Nous disons qu’il n’est pas possible de parler « des blancs » ou des « juifs » ou des « barbares » en soi. Il y a des singularités et rien d’autre. L’essentialisation fut-elle stratégique est toujours meurtrière à long terme et ne débouche « au mieux » que sur une métaphysique de la violence. Faire du juif une sorte de harki de la blanchité, ou encore un « chouchou » de la République est un non-sens historique et une injure faite aux victimes de la Rafle du Vel d’Hiv’ :

« S’il n’y a pas cette réciprocité dans la reconnaissance des mémoires, ça ne sera pas possible. Puisque ça fait des juifs les chouchous de la République, ça crée des concurrences entre les communautés, ça fait des juifs des cibles des autres communautés, et c’est ce qui explique précisément pourquoi des Mohamed Merah ciblent des juifs.  » (Houria Bouteldja, Lieu Dit, jeudi 17 mars 2016.)

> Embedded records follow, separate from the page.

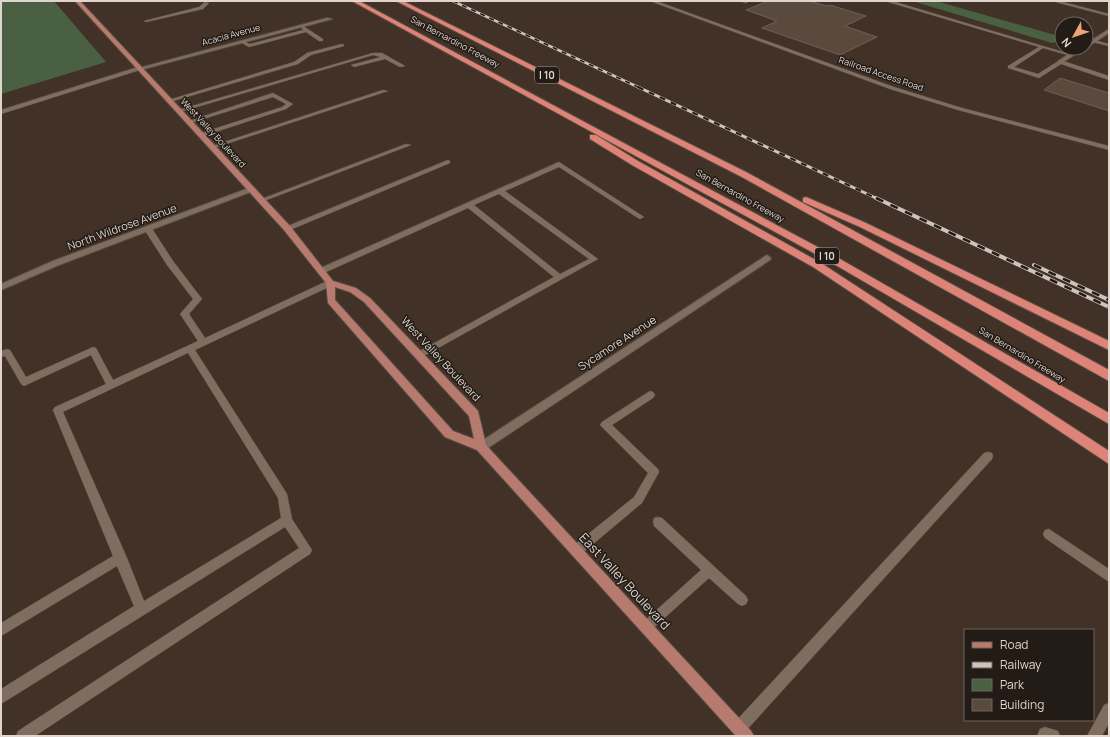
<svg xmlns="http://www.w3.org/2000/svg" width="1110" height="737" viewBox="0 0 1110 737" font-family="Manrope,sans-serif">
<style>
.green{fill:#496142}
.building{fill:#5a4a3e;stroke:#705f53}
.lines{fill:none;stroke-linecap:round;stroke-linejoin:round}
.service-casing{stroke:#5b4e44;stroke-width:1}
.minor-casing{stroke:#5b4e44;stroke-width:2}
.primary-casing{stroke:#5b4e44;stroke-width:2}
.motorway-casing{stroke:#5b4e44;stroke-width:2}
.service{fill:#7f6d60;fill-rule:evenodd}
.minor{fill:#7f6d60;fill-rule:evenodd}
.primary{fill:#b77a6e;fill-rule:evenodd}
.motorway{fill:#dd8377;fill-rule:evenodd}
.rail-far2-casing{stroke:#cfc4bd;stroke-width:2.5}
.rail-far1-casing{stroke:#cfc4bd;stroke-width:3}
.rail-casing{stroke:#cfc4bd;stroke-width:4}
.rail-far2{stroke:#221b16;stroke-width:1.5;stroke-dasharray:5;stroke-linecap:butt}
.rail-far1{stroke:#221b16;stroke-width:2;stroke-dasharray:6;stroke-linecap:butt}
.rail{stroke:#221b16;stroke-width:2.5;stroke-dasharray:8;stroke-linecap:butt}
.labels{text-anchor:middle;stroke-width:3;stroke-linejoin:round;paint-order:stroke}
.far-street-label{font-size:9px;fill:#dfd5ce;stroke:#221b16}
.shield{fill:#221b16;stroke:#a69d97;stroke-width:1}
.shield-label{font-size:10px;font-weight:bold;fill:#dfd5ce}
.street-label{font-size:11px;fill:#dfd5ce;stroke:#221b16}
.near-street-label{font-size:13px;fill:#dfd5ce;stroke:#221b16}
</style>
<rect width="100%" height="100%" fill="#413126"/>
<!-- green -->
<g class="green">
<path d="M1,1H54L106,62L1,94Z"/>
<path d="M912,1H936L1062,37V40L1052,43Z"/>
</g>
<!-- building -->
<g class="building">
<path d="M768,1H809L827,6L830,5L866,16L845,26L877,37L840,55L762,28L777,21L746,10Z"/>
<path d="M1060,78L1109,93V111L1044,90Z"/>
</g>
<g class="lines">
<defs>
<g id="service">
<path d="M650,1H656L894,87L962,108L1109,146V150L958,110L890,89Z"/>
<path d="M740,1H747L748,2L746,3Z"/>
<path d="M885,1H892L1073,55L1071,56L1043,48L1014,67L1038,74L1060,60L1109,76V80L1061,64L1039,78L1008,68V66L1039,47Z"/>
<path d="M1052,1H1059L1109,14V16Z"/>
<path d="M205,2L209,3L203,9L146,22L144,21L199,7Z"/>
<path d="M303,26L323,39V41H319L306,32L249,47L240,42L242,41L250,44L303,30L301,27Z"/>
<path d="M1094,40L1109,44V46L1092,42V41Z"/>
<path d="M342,44L344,45V46L311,55L298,64L170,102L165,101L294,62L307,53Z"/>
<path d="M373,53H382L405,66L400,67L385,59L354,67L351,65L381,57L373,55L180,112L175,111Z"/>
<path d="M138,67L141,69L140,70L1,114V110Z"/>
<path d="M383,90L388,91L214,148L209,147Z"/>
<path d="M273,93L293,104L286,109L200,137L197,135L198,134L282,107L286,104L273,97L191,123L186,122Z"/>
<path d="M406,144L411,145L264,201H260L259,200Z"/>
<path d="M448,160L450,161V163L290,230H287L283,228Z"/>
<path d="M559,162L644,217L640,219L638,218L559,167L505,191L598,259L422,357L419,358L415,355L416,353L554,277L468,208L324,273H318L317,271L318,269ZM499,194L589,259L560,274L474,205Z"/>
<path d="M145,227H151L173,261L202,299L189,314L205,338L327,281H333L334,283L333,285L195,350L287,494L292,519L312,550L310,554L35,736H16L18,731L299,548L285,527L1,704V689L134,606L117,566L1,636V623L113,556L53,410L55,407L106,384L91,355L24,386L21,384L5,356L1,357V351L7,349L10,350L26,377L93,347L96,348L113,380L198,341L180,314L193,299L167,265L144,229ZM188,353L278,498L281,518L144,601L127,558L63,412Z"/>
<path d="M650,391L653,392L655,395L653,398L612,425L658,469L659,472L642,503L580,555L576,556L572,555L570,551L572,547L634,497L648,473L600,425L602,422Z"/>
<path d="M988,452L992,453L993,456L992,459L744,733L739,735L734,733L732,728L734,723L984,453Z"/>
<path d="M658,517L662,518L746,596L748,600L746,604L742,606L738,604L709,578L650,631L646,633L642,631L640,627L642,623L701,570L654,526L653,522L654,518Z"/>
<path d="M1049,529L1109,569V582L1045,538L1043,534L1045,530Z"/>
<path d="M1109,703V723L1102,736H1087L1104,705Z"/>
<path d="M1045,727L1058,731L1060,736H1037L1040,729Z"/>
</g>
<g id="minor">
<path d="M327,18L332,19L140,70L135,69Z"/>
<path d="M1109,29V33L1086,48V44Z"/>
<path d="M1078,48H1085L1062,63H1058V61Z"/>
<path d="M249,188H255L256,190L59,265L1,290V284L53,261Z"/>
<path d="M767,255L771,258L770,260L485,450L481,452L477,450L475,447L477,444Z"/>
</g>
<path id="primary" d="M75,1H80L290,226L333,281L356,288L370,298L478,411L486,445L751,731L754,736H736L477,450L445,437L328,303L326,283L284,230ZM335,287L350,292L364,302L469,416L474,439L453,431L335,300Z"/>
<g id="motorway">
<path d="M352,1H359L840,259L1109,413V424L832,263Z"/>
<path d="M396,1H403L746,172L1109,370V381L740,176Z"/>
<path d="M590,135H596L638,161L821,263L1109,451V464L813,267L632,165L590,139Z"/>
<path d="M806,197L866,223L1109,341V350L860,227L803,202V198Z"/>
</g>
</defs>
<!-- service casing -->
<use href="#service" class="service-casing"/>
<!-- minor casing -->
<use href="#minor" class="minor-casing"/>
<!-- primary casing -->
<use href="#primary" class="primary-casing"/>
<!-- motorway casing -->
<use href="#motorway" class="motorway-casing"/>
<!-- service -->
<use href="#service" class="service"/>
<!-- minor -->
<use href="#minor" class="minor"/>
<!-- primary -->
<use href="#primary" class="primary"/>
<!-- motorway -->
<use href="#motorway" class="motorway"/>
<defs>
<path id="rail-far2" d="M453,1L640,88"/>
<path id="rail-far1" d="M638,87L878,199"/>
<g id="rail">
<path d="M876,198L1109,307"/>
<path d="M1034,265L1109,300"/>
</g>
</defs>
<!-- rail-far2 casing -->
<use href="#rail-far2" class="rail-far2-casing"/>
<!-- rail-far1 casing -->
<use href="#rail-far1" class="rail-far1-casing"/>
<!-- rail casing -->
<use href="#rail" class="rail-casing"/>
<!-- rail-far2 -->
<use href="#rail-far2" class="rail-far2"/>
<!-- rail-far1 -->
<use href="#rail-far1" class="rail-far1"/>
<!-- rail -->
<use href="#rail" class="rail"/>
</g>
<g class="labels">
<!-- far-street labels -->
<g class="far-street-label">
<text transform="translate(231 35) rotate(-15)" y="3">Acacia Avenue</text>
<text transform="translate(455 42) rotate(28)" y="3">San Bernardino Freeway</text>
<text transform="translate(881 74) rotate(19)" y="3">Railroad Access Road</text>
<text transform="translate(213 133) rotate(47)" y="3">West Valley Boulevard</text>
<text transform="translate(740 196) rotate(29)" y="3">San Bernardino Freeway</text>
<text transform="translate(1022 355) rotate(31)" y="3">San Bernardino Freeway</text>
</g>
<!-- shield labels -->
<g class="shield">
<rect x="535" y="67" width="24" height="16" rx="3"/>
<rect x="815" y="248" width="24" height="16" rx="3"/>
</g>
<g class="shield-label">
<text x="547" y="79">I 10</text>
<text x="827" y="260">I 10</text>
</g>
<!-- street labels -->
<g class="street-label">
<text transform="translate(122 227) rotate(-20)" y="4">North Wildrose Avenue</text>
<text transform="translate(617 343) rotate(-33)" y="4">Sycamore Avenue</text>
<text transform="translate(441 359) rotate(47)" y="4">West Valley Boulevard</text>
</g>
<!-- near-street labels -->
<g class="near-street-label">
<text transform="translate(625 581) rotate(47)" y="5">East Valley Boulevard</text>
</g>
</g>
<!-- border -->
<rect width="1110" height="737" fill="none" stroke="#dfd5ce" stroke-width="4"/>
<!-- legend -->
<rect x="964" y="629" width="130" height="92" fill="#221b16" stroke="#6e6560"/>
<rect x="972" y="642" width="20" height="6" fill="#b77a6e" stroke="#6e6560"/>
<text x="1000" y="649" font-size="12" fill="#dfd5ce">Road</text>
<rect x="972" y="662" width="20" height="6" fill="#cfc4bd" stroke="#6e6560"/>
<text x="1000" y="669" font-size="12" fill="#dfd5ce">Railway</text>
<rect x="972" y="679" width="20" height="12" fill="#496142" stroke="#6e6560"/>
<text x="1000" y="689" font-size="12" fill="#dfd5ce">Park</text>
<rect x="972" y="699" width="20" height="12" fill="#5a4a3e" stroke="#6e6560"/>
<text x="1000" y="709" font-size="12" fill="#dfd5ce">Building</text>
<!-- north arrow -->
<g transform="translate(1074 36) rotate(230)"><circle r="19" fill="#221b16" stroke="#6e6560"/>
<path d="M0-3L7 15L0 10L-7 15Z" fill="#efa376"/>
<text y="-6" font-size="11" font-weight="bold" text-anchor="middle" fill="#dfd5ce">N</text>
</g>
</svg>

Chouchous de la République, vraiment ? Les treize mille civil.es juifs femmes, hommes et enfants raflé.es et détenu.es avant d’être envoyées dans des camps d’extermination entre le 16 et le 17 juillet 1942, étaient-ils autre chose pour les fonctionnaires zélés de l’État que de la vermine à éliminer ?

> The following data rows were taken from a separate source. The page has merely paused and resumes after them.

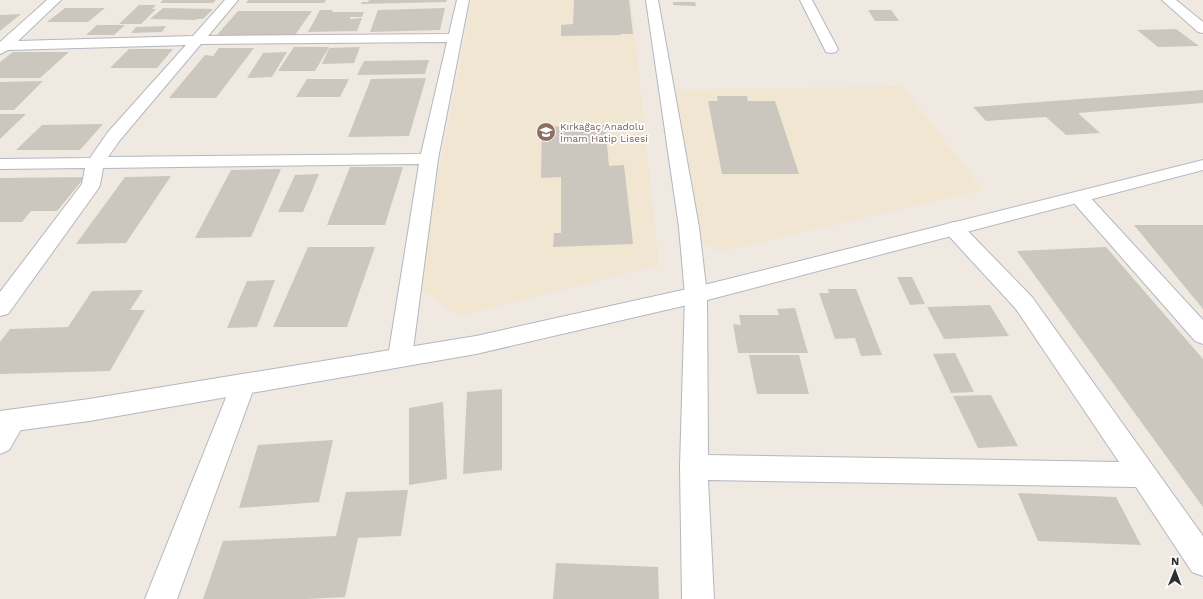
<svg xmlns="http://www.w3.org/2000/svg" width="1203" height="599" font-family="'Work Sans',sans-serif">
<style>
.education{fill:#f0e6d1}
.building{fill:#cbc7bf}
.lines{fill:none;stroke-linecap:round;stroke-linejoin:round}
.street-casing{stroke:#b4b7c1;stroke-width:2}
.secondary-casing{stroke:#b4b7c1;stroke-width:2}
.street{fill:#fff;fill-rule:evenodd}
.secondary{fill:#fff;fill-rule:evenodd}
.labels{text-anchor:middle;stroke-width:3.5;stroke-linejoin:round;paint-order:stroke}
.far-education-label{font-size:10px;fill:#785e54;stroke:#fff;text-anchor:start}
</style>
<rect width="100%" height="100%" fill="#efe9e1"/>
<!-- education -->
<g class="education">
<path d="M472,0H631L659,265L459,316L417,287Z"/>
<path d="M902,86L983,190L722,251L703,245L669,90Z"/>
</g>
<!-- building -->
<g class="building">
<path d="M163,0H216L213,3H160Z"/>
<path d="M248,0H326L324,3H246Z"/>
<path d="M369,0H447L446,2L361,4L362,2H368Z"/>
<path d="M574,0H629L633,34H621V35L561,36V25L573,24Z"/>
<path d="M673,2H695L696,6L673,5Z"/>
<path d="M139,5H156L152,9H156L141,24H119Z"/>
<path d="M65,8H105L88,22H47Z"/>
<path d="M163,8L213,9L203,19H197L195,20L150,19Z"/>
<path d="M445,8L440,30L370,32L378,10Z"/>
<path d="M320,10H333L332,12H364L362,17H350V19L362,18L357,31L308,32Z"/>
<path d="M868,10H891L899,21H875Z"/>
<path d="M238,11H312L295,35H217Z"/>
<path d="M21,14L0,31V15Z"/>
<path d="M97,25H125L114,35H86Z"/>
<path d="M166,26L162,32L131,33L136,27Z"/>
<path d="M1176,29L1199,46L1158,47L1137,30Z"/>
<path d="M294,47H329L315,71H278Z"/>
<path d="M360,47L354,63L322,64L329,48Z"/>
<path d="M219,48H254L216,98H169L205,55L213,56Z"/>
<path d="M129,49H173L157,68H110Z"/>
<path d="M13,52H69L40,78H0V62Z"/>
<path d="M287,52L272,77L247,78L263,53Z"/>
<path d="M429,60L425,74L357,75L364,61Z"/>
<path d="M426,78L409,136L348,137L371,79Z"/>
<path d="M307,79H349L340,97H296Z"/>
<path d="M43,81L14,110H0V82Z"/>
<path d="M1203,90V103L1078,113L1100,133L1066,135L1046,117L986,121L973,107Z"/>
<path d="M717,96H747L748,101H775L799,174H722L708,101H718Z"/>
<path d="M0,114H26L0,139Z"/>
<path d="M103,124L80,150H16L42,125Z"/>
<path d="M605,125L609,166L624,165L633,244L553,247L554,233H561V177L541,178L542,127Z"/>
<path d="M350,167H403L385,225H327Z"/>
<path d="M281,169L251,237L195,238L231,170Z"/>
<path d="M319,174L303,212H278L295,175Z"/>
<path d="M171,176L126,243L76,244L125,177Z"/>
<path d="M85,177L57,211H31L22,222H0V178Z"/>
<path d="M1134,225H1203V309Z"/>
<path d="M308,247H375L347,327H273Z"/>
<path d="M1106,247L1203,359V507L1017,251Z"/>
<path d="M897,277H912L925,304L910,305Z"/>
<path d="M275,280L257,327L227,328L247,281Z"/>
<path d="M828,289H856L882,355L861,356L855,338L835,339L819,293H829Z"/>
<path d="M143,290L130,310H145L110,371L0,374V342L10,329L68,327L92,291Z"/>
<path d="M990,305L1009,336L944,339L927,307Z"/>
<path d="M795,308L808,353H738L733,324L741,325L739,315H779L777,309Z"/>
<path d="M955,353L974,392L951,393L933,354Z"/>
<path d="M749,355H799L809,394H757Z"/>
<path d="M502,389V470L463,474L467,392Z"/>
<path d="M991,395L1018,446L978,448L953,396Z"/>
<path d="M443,402L447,479L409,485V408Z"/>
<path d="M333,440L319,502L239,508L258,445Z"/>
<path d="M408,490L401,536L358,538L345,597L308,599H203L223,541L336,536L346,492Z"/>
<path d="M1018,493L1116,497L1141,545L1038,541Z"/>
<path d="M556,563L658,567L659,599H553Z"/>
</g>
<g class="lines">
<defs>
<g id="street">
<path d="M47,0H61L18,41L193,36L225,0H238L208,36L449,34L457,0H469L438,159L412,357L408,364L400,366L392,364L388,357L419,164L103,168L100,185L98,189L8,314L0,316V292L82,184L85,168L0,169V159L90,158L108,132L186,45L8,50L0,54V42ZM447,42L421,154L108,157L120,140L201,44Z"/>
<path d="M646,0H658L699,227L707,295L708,455L1119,462L1016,309L947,234L944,229L947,224L954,222L961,224L1032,297L1203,536V576L1192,572L1136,487L708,480L714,599H682L680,467L685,295L679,227Z"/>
<path d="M800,0H812L838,49L836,52L831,53L826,52Z"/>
<path d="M1162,0H1176L1203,22V33L1198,32Z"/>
<path d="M1080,192L1087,194L1203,320V344L1195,341L1073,202L1071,198L1073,194Z"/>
<path d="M243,375L252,378L255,385L177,599H145L231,385L234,378Z"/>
<path d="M13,410L22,413L26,421L9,450L0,454V419L4,413Z"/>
</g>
<path id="secondary" d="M1203,160V170L696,303L476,354L89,421L0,433V411L89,399L476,336L696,287Z"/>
</defs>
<!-- street casing -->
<use href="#street" class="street-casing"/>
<!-- secondary casing -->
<use href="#secondary" class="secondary-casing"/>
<!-- street -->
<use href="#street" class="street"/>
<!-- secondary -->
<use href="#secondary" class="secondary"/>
</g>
<!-- icons -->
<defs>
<symbol id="school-disc" viewBox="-11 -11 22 22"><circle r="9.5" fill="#8d6e63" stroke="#fff"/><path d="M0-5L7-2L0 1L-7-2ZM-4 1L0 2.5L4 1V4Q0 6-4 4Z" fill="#fff"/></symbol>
</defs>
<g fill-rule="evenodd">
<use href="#school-disc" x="535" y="121" width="22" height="22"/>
</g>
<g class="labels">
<!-- far-education labels -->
<g class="far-education-label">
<text x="560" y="130">Kırkağaç Anadolu<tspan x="560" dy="12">İmam Hatip Lisesi</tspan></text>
</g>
</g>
<!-- north arrow -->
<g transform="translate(1175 571) rotate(1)" stroke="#ffffff" stroke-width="3" paint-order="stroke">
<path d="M0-3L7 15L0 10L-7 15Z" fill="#2e2e2e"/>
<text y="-6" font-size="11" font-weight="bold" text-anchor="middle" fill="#2e2e2e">N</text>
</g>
</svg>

Cette provocation est allée trop loin. Houria ne sera jamais une camarade. Jouer avec les mots sur le dos de victimes civiles est un procédé digne de Cnews. Elle exige pour les autres avec l’autorité du missionnaire sûr de son droit et de ses prérogatives. Elle sait aussi s’inclure dans une sorte de martyrologie personnelle (ma « souffrance est infinie ») d’apparence critique (« je suis blanchie ») mais cette posture lui permet surtout de se soustraire à la critique externe. Houria parle au nom des « siens ». Nous pourrions lui rétorquer que l’on ne parle jamais qu’au nom de soi et que parler au nom des siens est déjà un trait d’autorité. Il faut redire à Houria que les « gens », qu’il s’agisse des juifs ou des barbares, les gens font ce qu’ils peuvent ! Ils font ce qu’ils peuvent en fonction de l’angoisse qui les traverse. « Les hommes font leur propre histoire, mais ils ne la font pas arbitrairement, dans les conditions choisies par eux, mais dans des conditions directement données et héritées du passé » écrit Marx en 1851. Cela vaut pour les barbares et aussi pour les juifs soumis aux pressions de l’histoire. Qu’importe ! tant qu’existera le juif sioniste comme fantasme organisateur de toute lutte, Houria pourra convaincre toujours plus. Peut-être se veut elle « pure » dans la lutte. Souhaitons que ce ne soit pas le cas. Il y a beaucoup d’orgueil dans cette volonté de pureté politique, beaucoup de dirigisme militaire dans cet idéal. On retrouve chez Mao Tsé-Toung une ligne assez semblable : « Si nos écrivains et artistes venus des milieux intellectuels veulent que leurs œuvres soient bien accueillies par les masses, il faut que leurs pensées et leurs sentiments changent, il faut qu’ils se rééduquent. Sans ce changement, sans cette rééducation, ils n’arriveront à rien de bon et ne seront jamais bien à leur place. »

À force de certitude, à force de provocations et d’équivoque, Houria Bouteldja se retrouve finalement dans la position rhétorique qu’elle dénoncerait sans doute aujourd’hui : celle du colon blanc parlant avec une morgue aristocratique de « l’émancipation des peuples » et toujours en se payant de mots.